---------- SUPPLIED PASSAGE

Liam Lawson only made it onto the Formula 1 grid for the first time at the end of August, having taken over the wheel at AlphaTauri at the last minute after Daniel Ricciardo was injured at Zandvoort.
But in just his third taste of Grand Prix qualifying, the 21-year-old Kiwi succeeded in achieving something that it has taken many other rookies whole seasons to pull off: making it all the way through to Q3.
To be honest it hadn’t been looking on the cards, with Lawson not making the top ten in any of the preceding practice sessions at Marina Bay Street Circuit.
But it was clear that the AlphaTauri had some serious pace this weekend, with Lawson’s team mate Yuki Tsunoda shooting to the top of the times before the red flag for Lance Stroll’s accident at the end of Q1.
Lawson also took advantage of the situation and evolving track conditions to easily make the cut in fourth place. But the second round was a tougher proposition and his hopes of making Q3 came down to the last second.
He made it – and his success meant that Max Verstappen missed the cut and ended in P11, an achievement that might not make Lawson entirely popular in the garage of the senior Red Bull squad.
“It’s obviously exciting being in Q3,” Lawson said, while adding that he was disappointed not to do better in the final top ten pole shoot-out which saw him end up slowest, securing P10 on tomorrow’s grid.
“I’m happy to make it into Q3, but there’s more potential to be higher up. It’s a shame, but I’m still learning and there’s more to come.
“We didn’t maximise the performance, and it’s something we have to look at,” he said. “It was warm-up related – I didn’t feel the jump in grip for the last lap and there was lots of traffic in the last sector, so that was tricky.”
While P10 is without doubt another career-defining moment for Lawson, the driver is keenly aware that it’s tomorrow that counts.
“Today went well, but tomorrow is the important one. I’m starting in a good position in P10, but two hours is a long race and will be challenging. We’ll focus on maximising our car and driving our race.”
Lawson will be starting five places ahead of his team mate, after Tsunoda was blocked by traffic in his first Q2 run and then made a mistake in his second and final attempt which forced him to abort that run as well.

--------------------

How would you continue the article about Liam Lawson's qualifying in Singapore, picking up after its last sentence? The data that comes next is separate material and has no connection to the Liam Lawson article.

---------- DATA EXCERPT

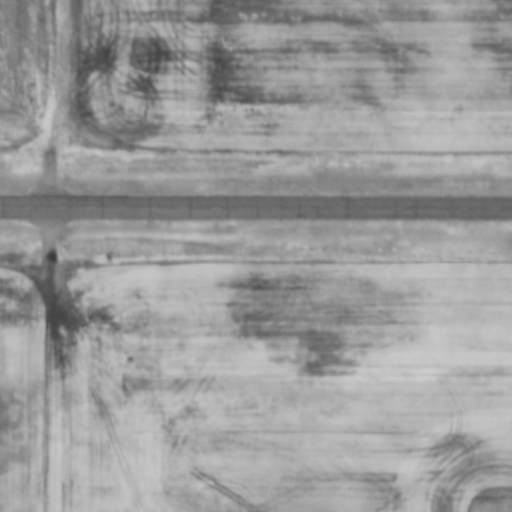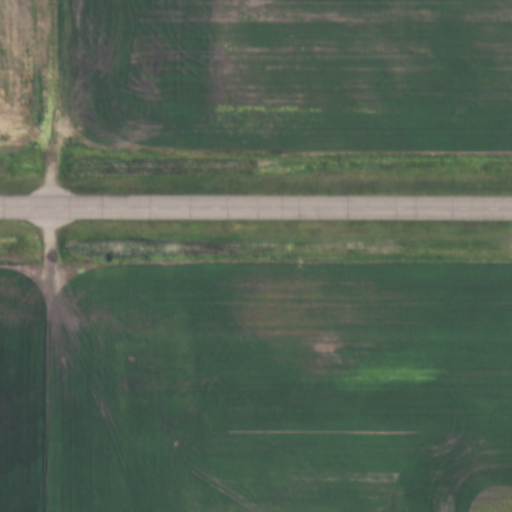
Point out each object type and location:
road: (256, 202)
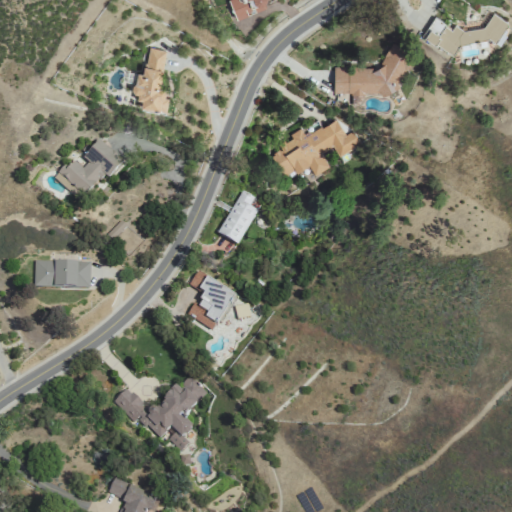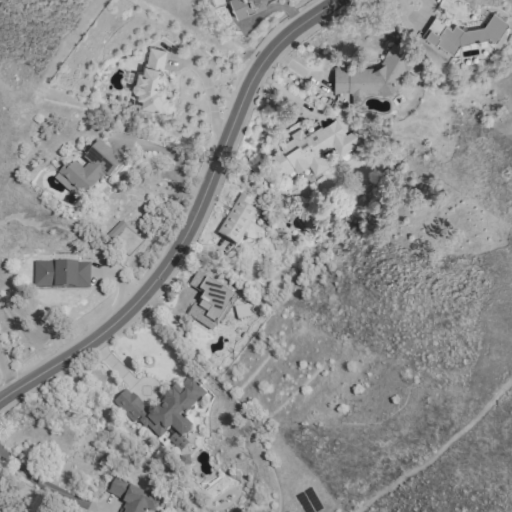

--------------------

RESPONSE BOX:
“I made a mistake, a lock-up into turn 14,” the Japanese driver said. “I’m sorry for my team. It’s a real shame, and I’m very frustrated because the car pace is incredible. We see how tomorrow goes and I’ll try my best to score points.”
“It’s a shame for Yuki because we have a strong package, and he looks comfortable in the car,” commented Lawson.
“Looking at qualifying tonight we believed we had the pace to get both cars into Q3,” AlphaTauri technical director Jody Egginton said. “The pace and balance of the car in Q1 were good, and we looked well-placed to make more progress.
“[Unfortunately] Yuki wasn’t able to set a time on his first fast lap, and went off on his second run and didn’t set a time. It’s very frustrating as his pace in Q1 was good enough to make the cut for Q3.
“Liam had a smoother qualifying and made good progress. Getting to Q3 is his reward, which is pleasing to see, as it’s his first time here in F1.
“Looking at the big picture, we appear to have made a step forward in performance here. It’s positive and something we need to validate and build on,” he pointed out.
“Our long-run pace looked okay on Friday, so we need to exploit this and be prepared to take opportunities to get Yuki moving forward so he can maximise the package.
“Overall there are some positives to take, but tomorrow is when it counts in terms of meeting our objectives.“
AlphaTauri is currently bottom of the constructors championship with just three points from the first 14 races of the season. It has ground to make up if it wants to catch and overhaul Haas and Alfa Romeo in the remaining eight GPs.